- Package:
- src:pandas
- Source:
- src:pandas
- Submitter:
- Bas Couwenberg
- Date:
- 2025-08-17 18:14:31 UTC
- Severity:
- normal
- Tags:
Dear Maintainer, Your package FTBFS with python-xarray 2024.11.0 in unstable. There are quite a few failures like this: > tm.assert_frame_equal(result.to_dataframe(), expected) E AssertionError: Attributes of DataFrame.iloc[:, 5] (column name="f") are different E E Attribute "dtype" are different E [left]: CategoricalDtype(categories=['a', 'b', 'c', 'd'], ordered=False, categories_dtype=object) E [right]: object pandas/tests/generic/test_to_xarray.py:59: AssertionError See the attached buildlog for details. The autopkgtest likewise fails, see: https://ci.debian.net/packages/p/pandas/testing/amd64/55005061/ Kind Regards, Bas
Not *obviously* known upstream. Some type mismatches (like this one), some shape mismatches that suggest different handling of duplicates in indexes. (There's also two other apparently unrelated issues that can make pandas FTBFS: test_spss_metadata, and parso not supporting python 3.13.) I intend to investigate further.
These are testing conversion between DataFrame and xarray, and are probably failing because xarray now handles extension types in some places it previously didn't, but not everywhere - https://github.com/pydata/xarray/issues/9661 . "Attributes of DataFrame.iloc[:, 5] (column name="f") are different" - Categorical columns now keep that dtype where they previously lost it (which is actually an improvement, but the tests need to be told to expect it). "DataFrame.index classes are different" - However, extension-type indices now lose that type where they previously kept it. "DataFrame shape mismatch" - Possibly because of this, DataFrames with repeated index values now gain more rows on conversion to and from xarray, and the number suggests that n repeats becomes n^2 repeats. (test_spss_metadata is a new item added in later pyreadstat, not an actual problem, so the fix is to change the reference to expect it: https://github.com/pandas-dev/pandas/pull/60109 . The parso failure no longer appears, presumably because it now supports Python 3.13.)

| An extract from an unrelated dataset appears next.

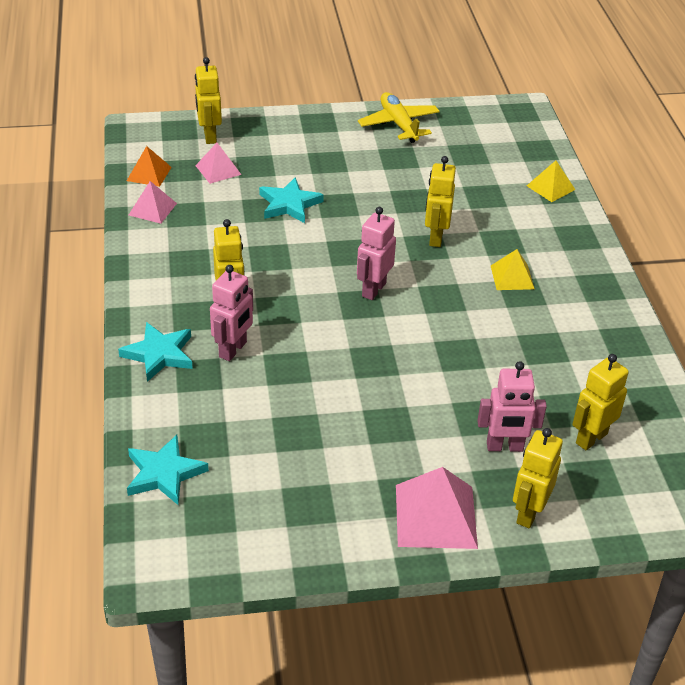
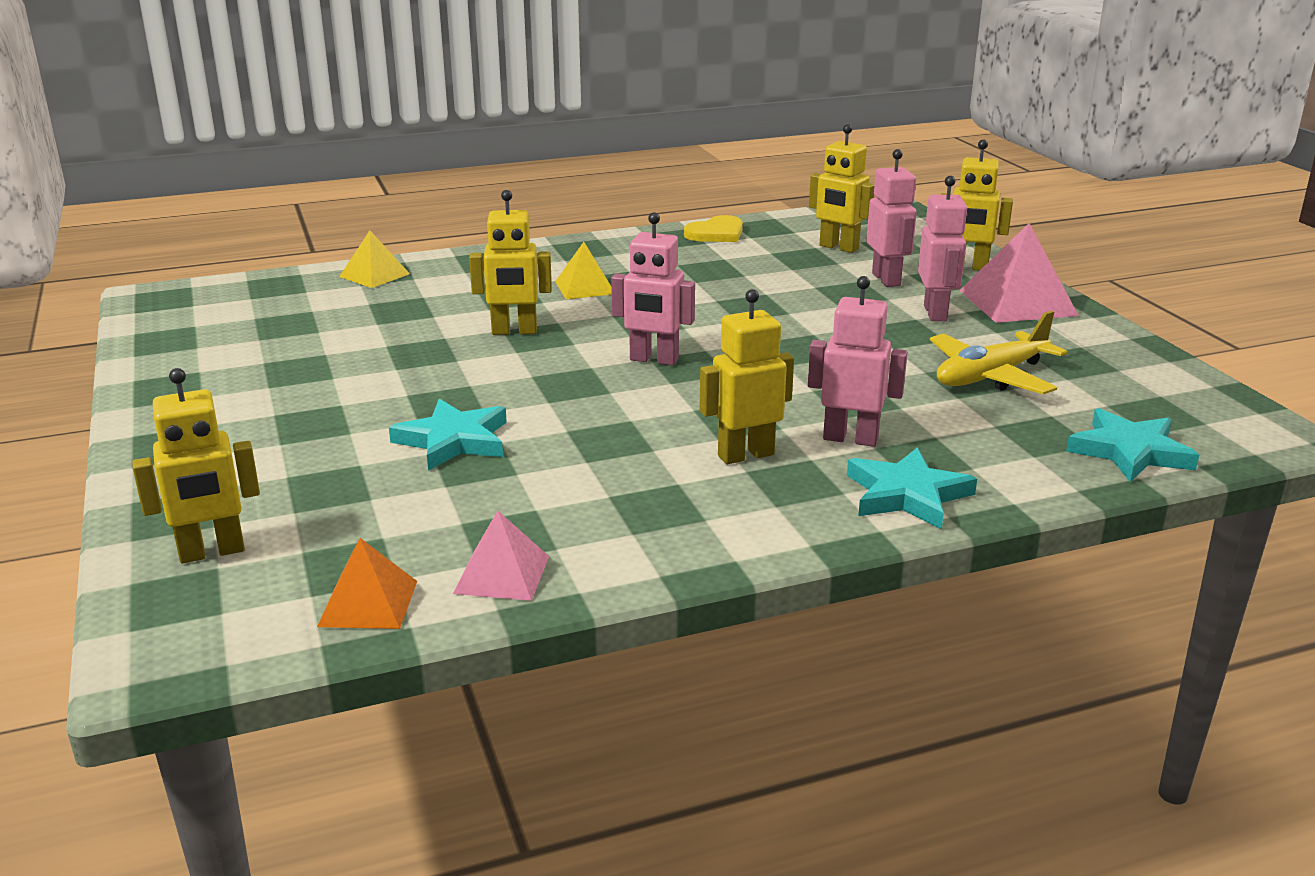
camera: 100 degrees left, 15 degrees down
(218, 170) = (346, 523): pink pyramid -> none
(399, 124) = (189, 376): yellow plane -> yellow plane (990, 377)
(423, 454) = (936, 313): none -> pink robot
(635, 368) = (716, 233): none -> yellow heart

After fixing the easy parts (see Salsa), there are 3 remaining issues: - Datetime-with-timezone, categorical, python-string, and nullable indices lose this dtype (becoming object dtype, keeping their values; note that none of the nullable indices tested actually contain nulls) when going from pandas to xarray. - For datetime-with-timezone indices (but not the other cases with the above issue), the values of the categorical column (but not all the columns) are lost, replaced by NaNs. As the xarray object does not display this column's values, I do not know which step this happens at. *Possibly* related to the exception when *all* columns are nullable reported in upstream https://github.com/pydata/xarray/issues/9661 . - If the index contains duplicate values, each row gets repeated as many times as there are rows with that index value, when going from xarray to pandas. Not obviously known upstream.

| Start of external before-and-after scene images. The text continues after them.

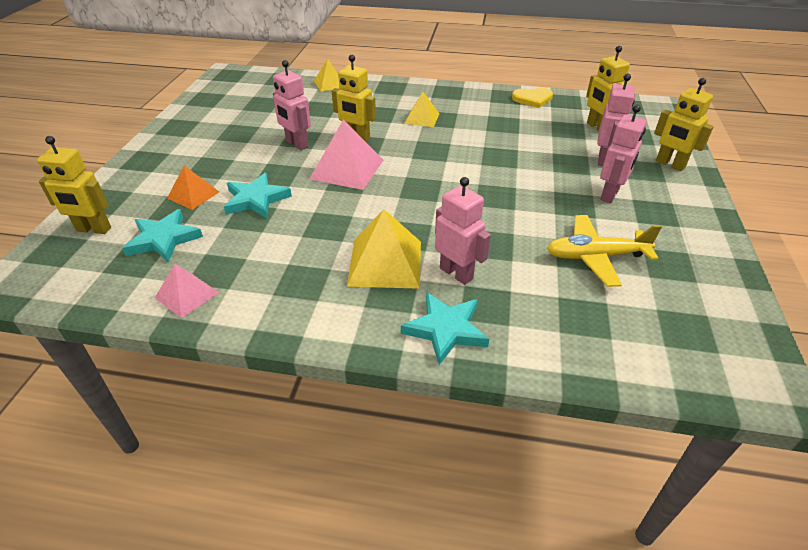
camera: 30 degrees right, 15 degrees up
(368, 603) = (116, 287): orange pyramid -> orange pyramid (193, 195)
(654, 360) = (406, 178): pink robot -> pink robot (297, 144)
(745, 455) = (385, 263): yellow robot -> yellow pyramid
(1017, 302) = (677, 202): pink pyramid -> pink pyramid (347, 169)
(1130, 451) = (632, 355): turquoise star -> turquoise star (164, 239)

Hi, Looking at the latest uploads from Pandas, it seems this bug has been solved since 2.2.3+dfsg-6, which includes changelog entries about solving xarray incompatibilities. Is this really still a bug, or can it be closed?
didn't close this bug). As far as I'm aware, the status of this bug hasn't changed since the description earlier in this thread.

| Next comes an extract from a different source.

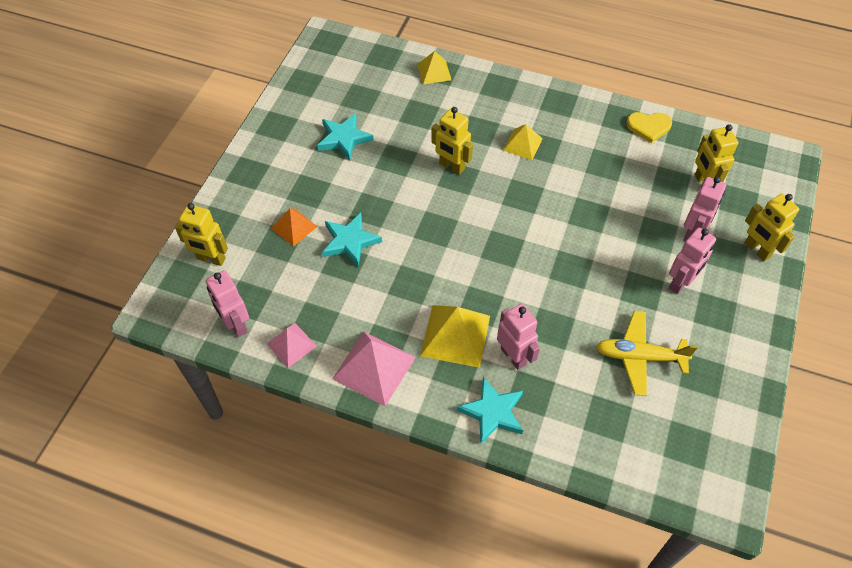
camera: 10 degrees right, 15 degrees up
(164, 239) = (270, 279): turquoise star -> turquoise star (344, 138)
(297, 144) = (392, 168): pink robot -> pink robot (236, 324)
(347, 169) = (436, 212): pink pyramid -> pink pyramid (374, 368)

Hi Rebecca, Thanks for the reply. Maybe the bug severity can be downgraded to important, given that the package is building correctly?
severity 1088988 important thanks Hi, as mentioned in my previous update, I'm downgrading severity to important. The severity was serious because the package was failing to build from source. It's now building successfully, and thus this shouldn't be marked serious.